**Data items:**
☆ ☆ ☆ ☆ ☆ ☆ ☆
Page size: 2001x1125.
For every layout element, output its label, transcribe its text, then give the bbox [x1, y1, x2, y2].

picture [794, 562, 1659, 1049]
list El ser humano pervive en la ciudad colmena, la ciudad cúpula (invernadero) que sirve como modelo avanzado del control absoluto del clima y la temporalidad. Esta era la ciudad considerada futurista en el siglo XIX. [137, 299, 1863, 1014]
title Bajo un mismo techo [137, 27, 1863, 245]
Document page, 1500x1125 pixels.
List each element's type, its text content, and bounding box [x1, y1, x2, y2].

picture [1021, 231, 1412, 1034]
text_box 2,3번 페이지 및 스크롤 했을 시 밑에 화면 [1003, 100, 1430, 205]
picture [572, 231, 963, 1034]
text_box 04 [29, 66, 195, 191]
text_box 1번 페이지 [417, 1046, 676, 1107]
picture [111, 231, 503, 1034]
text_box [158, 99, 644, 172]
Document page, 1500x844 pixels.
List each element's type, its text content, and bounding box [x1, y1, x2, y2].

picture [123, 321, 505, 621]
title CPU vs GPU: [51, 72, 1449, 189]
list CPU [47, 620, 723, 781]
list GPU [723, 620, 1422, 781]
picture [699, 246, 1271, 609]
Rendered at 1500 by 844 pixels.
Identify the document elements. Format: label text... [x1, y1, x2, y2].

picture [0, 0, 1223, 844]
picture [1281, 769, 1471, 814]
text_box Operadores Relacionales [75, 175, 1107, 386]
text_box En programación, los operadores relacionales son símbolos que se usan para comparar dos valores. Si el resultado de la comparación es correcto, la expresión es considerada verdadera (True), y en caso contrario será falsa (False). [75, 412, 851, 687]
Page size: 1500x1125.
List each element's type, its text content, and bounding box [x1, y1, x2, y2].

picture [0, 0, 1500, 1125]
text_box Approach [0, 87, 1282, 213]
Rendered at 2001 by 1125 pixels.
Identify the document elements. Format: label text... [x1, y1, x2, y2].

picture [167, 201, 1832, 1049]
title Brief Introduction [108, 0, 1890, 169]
☆ ☆ ☆ ☆ ☆ ☆ ☆
**Prompt:** Line count for the string "pixels": work it out from the records above and reply with the number alone.

**Exercise solution:** 4